Don't knock those dvds! When I realized I could no longer get my 16mm projectors reliably serviced I nearly threw in the towel. Luckily, I discovered digital. The door opened and opened WIDE. I went from projecting film prints that cost a fortune to replace if someone (myself included) damaged them. I watched helpless as color faded. When I switched to digital I was happy to do it. I'm much, much happier with digital than I was with film. Digital prints don't shrink, warp The sound on digital is way better than it was on 16mm.
I don't remember the Stooges ever visiting "Sir Sedley" on KTVU-2 (Oakland, viewed all over the Bay Area), but host Bruce Sedley was one of the local hosts appearing in "The Outlaws is Coming". He brought back a "home movie" that had the Stooges welcoming him at the airport, horsing around on the set, and presiding over a buffalo BBQ where, we were told, Moe was a serious chef. I'm guessing they shot a basic PR reel for all the hosts, cutting in some shots of the Stooges interacting with each one.
By the time I was old enough to be dumped at a very rare cartoon matinee with siblings, it was post-1960 and we'd largely memorized all the Warner and Popeye toons from exposure on TV (although color was still new to us). Walter Lantz cartoons were a bit of a novelty because they only appeared on the not-always-running "Woody Woodpecker Show"; sadly we tended to get the newer ones. Also some Paramounts with such wannabes as "Sir Blur" and "Shorty and Swifty. A few MGMs, and once a bunch of "Nudnik" shorts. Never saw a Disney marathon; I assume they were too expensive and restrictive.
Aside from "Have Rocket Will Travel" and "Snow White and the Three Stooges" -- both evening shows -- never saw any Stooge feature or short in a theater. Or Little Rascals or serial, for that matter. The usual Saturday / Sunday matinee at the neighborhood house would be a double feature, usually a film kids wanted to see paired with something talky like "Yankee Buccaneer", with two or three cartoons max.

* Exercise instructions:
1) Answer these questions from the text on film and matinee memories:
(a) According to the writer who switched from 16mm, what is way better on digital?
(b) On which station did "Sir Sedley" air?
(c) How many cartoons at most came with the usual Saturday or Sunday matinee?
2) Continue the text on film and matinee memories, starting right after its final sentence.
The items after this text are separate material and have no connection to it.

* Study material:
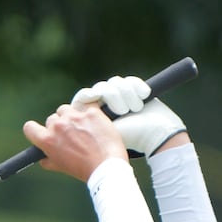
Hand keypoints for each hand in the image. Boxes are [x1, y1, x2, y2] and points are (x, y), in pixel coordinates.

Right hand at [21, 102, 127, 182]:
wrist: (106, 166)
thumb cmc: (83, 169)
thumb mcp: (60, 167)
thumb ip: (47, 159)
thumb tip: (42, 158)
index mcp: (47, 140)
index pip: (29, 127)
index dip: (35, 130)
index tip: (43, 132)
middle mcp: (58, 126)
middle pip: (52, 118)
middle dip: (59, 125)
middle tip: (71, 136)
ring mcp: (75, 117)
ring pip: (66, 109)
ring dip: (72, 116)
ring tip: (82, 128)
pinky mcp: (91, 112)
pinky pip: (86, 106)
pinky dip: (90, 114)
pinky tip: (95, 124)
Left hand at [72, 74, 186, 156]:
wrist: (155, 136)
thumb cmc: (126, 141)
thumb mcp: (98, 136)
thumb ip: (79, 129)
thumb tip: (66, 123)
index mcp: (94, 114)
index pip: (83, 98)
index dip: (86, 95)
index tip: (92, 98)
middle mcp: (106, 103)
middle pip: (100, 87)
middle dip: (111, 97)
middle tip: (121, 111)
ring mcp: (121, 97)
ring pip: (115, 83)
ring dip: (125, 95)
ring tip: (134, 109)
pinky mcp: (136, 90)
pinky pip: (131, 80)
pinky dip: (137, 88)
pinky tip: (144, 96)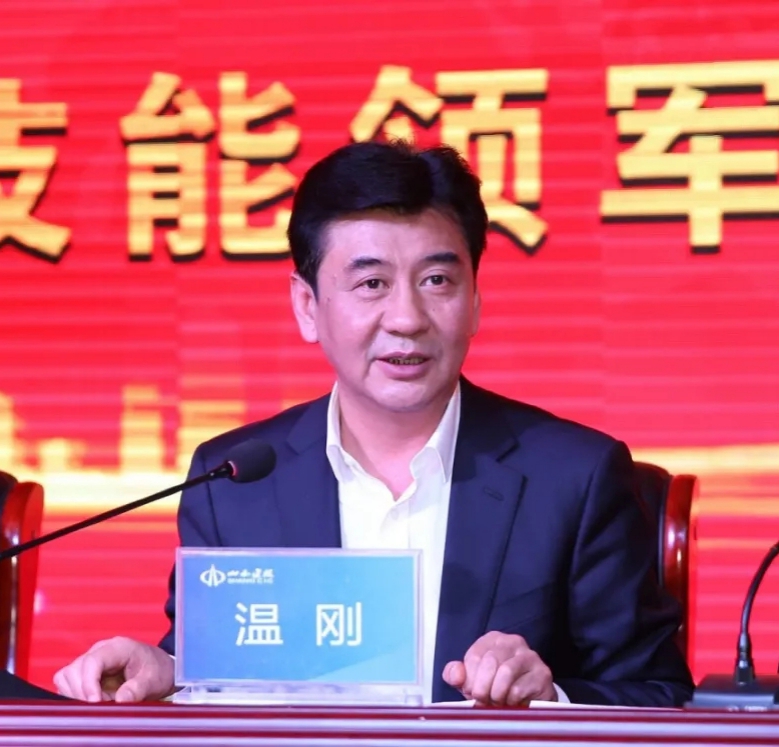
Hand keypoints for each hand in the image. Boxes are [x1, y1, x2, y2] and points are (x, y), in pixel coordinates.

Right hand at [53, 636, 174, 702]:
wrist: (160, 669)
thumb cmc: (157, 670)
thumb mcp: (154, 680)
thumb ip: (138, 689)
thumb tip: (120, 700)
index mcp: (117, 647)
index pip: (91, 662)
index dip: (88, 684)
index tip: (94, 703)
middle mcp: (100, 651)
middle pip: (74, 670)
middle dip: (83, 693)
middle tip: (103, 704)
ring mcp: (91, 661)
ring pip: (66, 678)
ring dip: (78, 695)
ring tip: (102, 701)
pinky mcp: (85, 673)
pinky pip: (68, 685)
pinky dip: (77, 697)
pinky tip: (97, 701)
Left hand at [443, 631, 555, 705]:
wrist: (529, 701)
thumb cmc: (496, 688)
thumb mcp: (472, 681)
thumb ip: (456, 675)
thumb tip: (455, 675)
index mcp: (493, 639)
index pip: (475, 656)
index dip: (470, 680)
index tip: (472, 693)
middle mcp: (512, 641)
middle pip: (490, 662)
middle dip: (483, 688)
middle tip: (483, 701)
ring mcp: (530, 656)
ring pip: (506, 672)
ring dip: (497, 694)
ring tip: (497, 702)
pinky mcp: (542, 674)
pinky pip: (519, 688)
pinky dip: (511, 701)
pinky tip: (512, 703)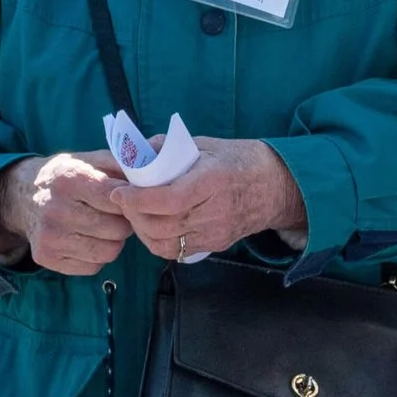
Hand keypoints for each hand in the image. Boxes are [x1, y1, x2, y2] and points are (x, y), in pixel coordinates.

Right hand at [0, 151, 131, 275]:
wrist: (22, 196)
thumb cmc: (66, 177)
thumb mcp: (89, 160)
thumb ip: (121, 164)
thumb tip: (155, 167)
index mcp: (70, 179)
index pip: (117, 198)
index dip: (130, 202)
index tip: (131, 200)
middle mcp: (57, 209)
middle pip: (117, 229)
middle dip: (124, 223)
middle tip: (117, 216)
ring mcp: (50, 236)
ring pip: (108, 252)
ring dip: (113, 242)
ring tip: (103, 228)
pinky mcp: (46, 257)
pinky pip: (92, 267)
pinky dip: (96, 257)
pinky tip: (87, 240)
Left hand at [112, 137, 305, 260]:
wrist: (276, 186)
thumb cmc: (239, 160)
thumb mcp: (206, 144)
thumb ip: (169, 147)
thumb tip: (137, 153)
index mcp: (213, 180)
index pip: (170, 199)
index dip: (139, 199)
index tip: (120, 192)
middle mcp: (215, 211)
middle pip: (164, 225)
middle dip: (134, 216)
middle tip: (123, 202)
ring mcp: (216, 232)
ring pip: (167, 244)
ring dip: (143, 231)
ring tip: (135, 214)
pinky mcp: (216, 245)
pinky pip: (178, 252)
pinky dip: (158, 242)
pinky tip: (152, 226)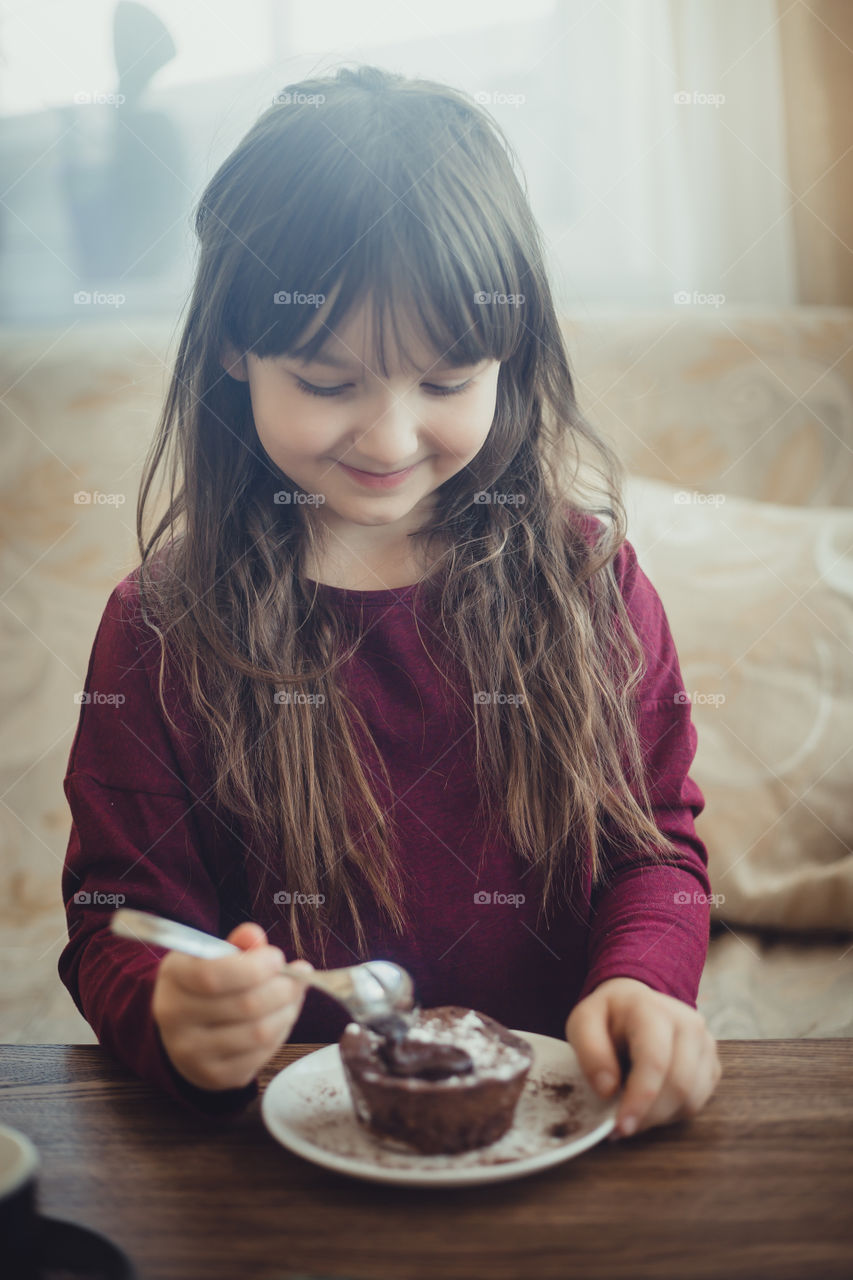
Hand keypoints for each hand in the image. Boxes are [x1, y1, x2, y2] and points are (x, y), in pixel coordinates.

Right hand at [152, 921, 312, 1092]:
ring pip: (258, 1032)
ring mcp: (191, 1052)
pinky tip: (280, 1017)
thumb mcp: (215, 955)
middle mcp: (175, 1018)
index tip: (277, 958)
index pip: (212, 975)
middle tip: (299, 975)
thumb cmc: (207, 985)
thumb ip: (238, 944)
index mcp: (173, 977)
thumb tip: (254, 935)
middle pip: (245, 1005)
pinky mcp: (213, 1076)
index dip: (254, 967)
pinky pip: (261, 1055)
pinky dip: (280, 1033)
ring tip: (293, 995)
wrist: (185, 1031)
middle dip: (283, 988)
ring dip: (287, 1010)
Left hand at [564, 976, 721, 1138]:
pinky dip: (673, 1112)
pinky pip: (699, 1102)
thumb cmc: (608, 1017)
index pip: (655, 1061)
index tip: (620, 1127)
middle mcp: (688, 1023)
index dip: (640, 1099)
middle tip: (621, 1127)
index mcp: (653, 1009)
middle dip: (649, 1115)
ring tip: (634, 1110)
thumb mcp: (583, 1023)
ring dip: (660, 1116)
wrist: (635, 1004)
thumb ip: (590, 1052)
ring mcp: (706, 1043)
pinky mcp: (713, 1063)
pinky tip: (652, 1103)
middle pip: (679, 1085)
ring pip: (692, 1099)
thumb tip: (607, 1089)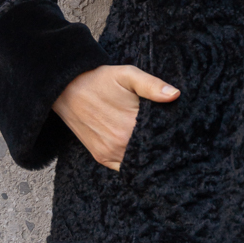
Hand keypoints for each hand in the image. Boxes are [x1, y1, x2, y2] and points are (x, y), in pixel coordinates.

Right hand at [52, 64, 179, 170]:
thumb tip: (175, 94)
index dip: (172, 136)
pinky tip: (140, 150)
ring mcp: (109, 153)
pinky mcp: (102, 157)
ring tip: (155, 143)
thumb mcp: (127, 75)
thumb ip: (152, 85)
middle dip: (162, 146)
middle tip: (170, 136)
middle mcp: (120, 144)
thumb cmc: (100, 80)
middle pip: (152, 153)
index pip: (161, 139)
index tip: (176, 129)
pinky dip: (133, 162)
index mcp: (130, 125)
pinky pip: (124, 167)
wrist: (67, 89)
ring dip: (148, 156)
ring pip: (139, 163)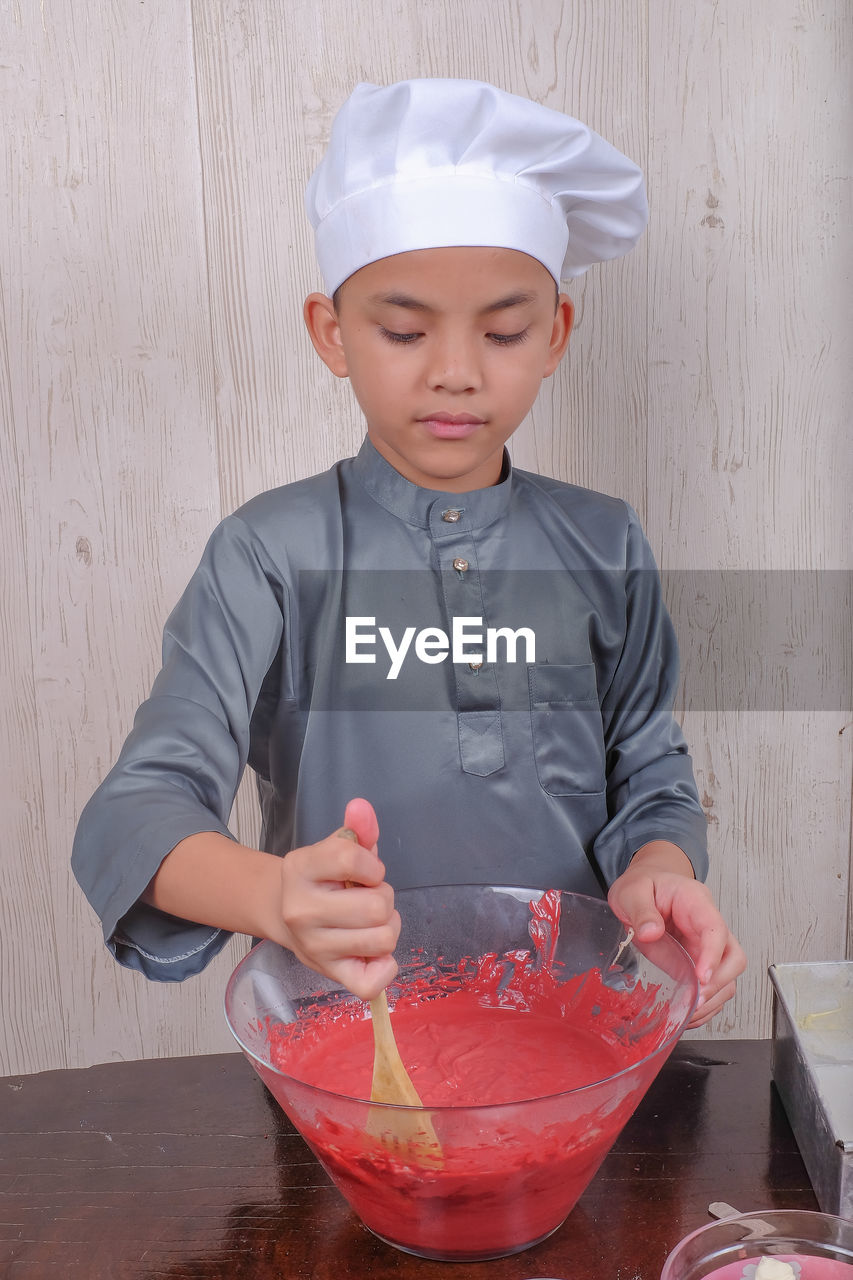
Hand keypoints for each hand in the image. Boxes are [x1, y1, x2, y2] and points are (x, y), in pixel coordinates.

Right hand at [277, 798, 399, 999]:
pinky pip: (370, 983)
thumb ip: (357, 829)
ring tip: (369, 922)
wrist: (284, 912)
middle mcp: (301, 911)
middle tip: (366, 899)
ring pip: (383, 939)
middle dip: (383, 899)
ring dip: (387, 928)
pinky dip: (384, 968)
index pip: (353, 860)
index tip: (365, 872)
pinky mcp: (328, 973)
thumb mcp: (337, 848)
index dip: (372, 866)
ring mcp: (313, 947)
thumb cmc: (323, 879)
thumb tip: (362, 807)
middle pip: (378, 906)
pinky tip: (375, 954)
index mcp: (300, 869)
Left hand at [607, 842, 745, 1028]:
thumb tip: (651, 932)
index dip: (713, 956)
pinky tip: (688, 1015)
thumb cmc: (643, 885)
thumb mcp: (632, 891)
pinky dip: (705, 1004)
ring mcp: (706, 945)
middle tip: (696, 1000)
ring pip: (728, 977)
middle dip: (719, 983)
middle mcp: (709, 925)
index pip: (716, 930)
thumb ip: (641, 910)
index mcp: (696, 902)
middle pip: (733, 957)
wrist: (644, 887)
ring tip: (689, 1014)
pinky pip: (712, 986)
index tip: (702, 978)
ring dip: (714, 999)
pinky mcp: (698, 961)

* Numbered answers:
1)
(a) The sound.
(b) KTVU-2 (Oakland).
(c) Two or three.

2)
To some extent I think a lot of pre-60s entertainment was defined by scarcity: Comic strips appeared in daily bite-sized portions, while comic books appeared monthly. Favorite radio shows occupied a weekly half-hour or a weekday 15 minutes. Even early TV meant a handful of channels and limited fare, but that was enough to overwhelm old-school movie programs. The movie theater turned from a cafeteria serving a cheap but varied smorgasbord every day to a sit-down restaurant you visited a few times a month, if that, to have entrees with no side dishes.
My first experience with the Stooges on the big screen was during Christmas 1964 when I was six years old. The Alba Theater on Flushing Avenue in Brooklyn had a special children's matinee, mostly consisting of WB and Disney cartoons, all nicely received. But then -- when the Stooge title card of Shemp, Larry and Moe came up on the screen, there was a thunderous roar of cheers and approval that I've never heard before or since. My Mom turned to me and said, "This is exactly how everyone in the audience reacted when I saw them as a kid."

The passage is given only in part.